Rod had professional success, but he and his family didn't have that sort of love and stability in their lives. What's more, when Rod and his wife Julie made the decision to move back home, most of the people they knew in Philadelphia said they were jealous. They wished they had a St. Francisville to return to.
A Similar Trajectory
Contemporary American storytelling has a funny relationship to small-town America. On the one hand, we can tell stories that show a great love and deep understanding for it, as in NBC's marvelous Friday Night Lights. And yet in my own state of Nebraska, it's become something of a rite of passage for students at our flagship university in Lincoln to bemoan small-town life and vow to flee the state as soon as possible upon graduation. They'll settle in a big coastal city where they'll achieve all sorts of success. They'll finalize their divorce from their small-town roots—and in most cases they'll do so rather happily, as they find opportunities to mock and belittle "flyover country."
The same kind of brain drain is happening in Iowa, Kansas, South Dakota, and North Dakota, and it is wreaking havoc on our region. Worst of all, because the majority of people talking about small-town life are the "leavers" now working in New York, Chicago, D.C., and San Francisco, the image that often emerges is unflattering at best. In contrast, we seldom hear the stories of the "stickers," people like Ruthie Leming and her husband Mike.
For our part, American evangelicals have followed a similar trajectory. We've largely abandoned small towns (try finding an evangelical congregation in most small towns in Nebraska), we've seldom challenged our young people to return home, and we've often embraced a philosophy of ministry that judges success on the basis of attendance, money raised, or some other measure that will by definition favor cities and larger communities. Yet when we consider the story of the Christian church, we're reminded that small places have a vital role to play in God's kingdom.
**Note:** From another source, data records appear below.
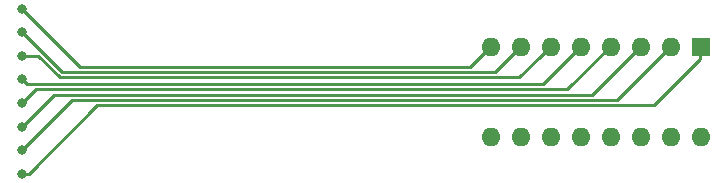
<source format=gbr>
G04 #@! TF.GenerationSoftware,KiCad,Pcbnew,(5.1.5)-3*
G04 #@! TF.CreationDate,2020-02-23T10:41:30-08:00*
G04 #@! TF.ProjectId,ESP07,45535030-372e-46b6-9963-61645f706362,rev?*
G04 #@! TF.SameCoordinates,Original*
G04 #@! TF.FileFunction,Copper,L2,Bot*
G04 #@! TF.FilePolarity,Positive*
%FSLAX46Y46*%
G04 Gerber Fmt 4.6, Leading zero omitted, Abs format (unit mm)*
G04 Created by KiCad (PCBNEW (5.1.5)-3) date 2020-02-23 10:41:30*
%MOMM*%
%LPD*%
G04 APERTURE LIST*
%ADD10O,1.600000X1.600000*%
%ADD11R,1.600000X1.600000*%
%ADD12C,0.800000*%
%ADD13C,0.250000*%
G04 APERTURE END LIST*
D10*
X200253600Y-104140000D03*
X182473600Y-96520000D03*
X197713600Y-104140000D03*
X185013600Y-96520000D03*
X195173600Y-104140000D03*
X187553600Y-96520000D03*
X192633600Y-104140000D03*
X190093600Y-96520000D03*
X190093600Y-104140000D03*
X192633600Y-96520000D03*
X187553600Y-104140000D03*
X195173600Y-96520000D03*
X185013600Y-104140000D03*
X197713600Y-96520000D03*
X182473600Y-104140000D03*
D11*
X200253600Y-96520000D03*
D12*
X142748000Y-99297000D03*
X142748000Y-101297000D03*
X142748000Y-93297000D03*
X142748000Y-103297000D03*
X142748000Y-95297000D03*
X142748000Y-107297000D03*
X142748000Y-97297000D03*
X142748000Y-105297000D03*
D13*
X189192001Y-97319999D02*
X189992000Y-96520000D01*
X143147999Y-99696999D02*
X186815001Y-99696999D01*
X186815001Y-99696999D02*
X189192001Y-97319999D01*
X142748000Y-99297000D02*
X143147999Y-99696999D01*
X142748000Y-101297000D02*
X143897991Y-100147009D01*
X188904991Y-100147009D02*
X192532000Y-96520000D01*
X143897991Y-100147009D02*
X188904991Y-100147009D01*
X142748000Y-93297000D02*
X147679990Y-98228990D01*
X180663010Y-98228990D02*
X182372000Y-96520000D01*
X147679990Y-98228990D02*
X180663010Y-98228990D01*
X142748000Y-103297000D02*
X145447981Y-100597019D01*
X190994981Y-100597019D02*
X195072000Y-96520000D01*
X145447981Y-100597019D02*
X190994981Y-100597019D01*
X142748000Y-95297000D02*
X146130000Y-98679000D01*
X182753000Y-98679000D02*
X184912000Y-96520000D01*
X146130000Y-98679000D02*
X182753000Y-98679000D01*
X143313685Y-107297000D02*
X149113646Y-101497039D01*
X142748000Y-107297000D02*
X143313685Y-107297000D01*
X200152000Y-97570000D02*
X200152000Y-96520000D01*
X196224961Y-101497039D02*
X200152000Y-97570000D01*
X149113646Y-101497039D02*
X196224961Y-101497039D01*
X186652001Y-97319999D02*
X187452000Y-96520000D01*
X145943600Y-99129010D02*
X184842990Y-99129010D01*
X144111590Y-97297000D02*
X145943600Y-99129010D01*
X184842990Y-99129010D02*
X186652001Y-97319999D01*
X142748000Y-97297000D02*
X144111590Y-97297000D01*
X142748000Y-105297000D02*
X146997971Y-101047029D01*
X193084971Y-101047029D02*
X197612000Y-96520000D01*
X146997971Y-101047029D02*
X193084971Y-101047029D01*
M02*

</source>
Jesus himself came from a town in Israel with a reputation not much better than those enjoyed by most small towns in contemporary America. First-century Jews mocked Nazareth. We enlightened moderns now mock places like Potter, Nebraska or Wall, South Dakota. Yet that is the place where God chose to spend the vast majority of his time on earth. Though Christianity did take to the cities quickly, as the Book of Acts documents, our roots are not large and urban, but small and rural. If Jesus himself chose to grow up in a place like Nazareth, then surely there's some honor and even glory in contemporary Christians choosing to love places like St. Francisville and give their lives to the care and sustaining of such places. If you need further convincing about the beauty of life in small places, you won't do better than to read The Little Way of Ruthie Leming.
Jake Meador is a writer in Lincoln, Nebraska. He blogs at Notes from a Small Place.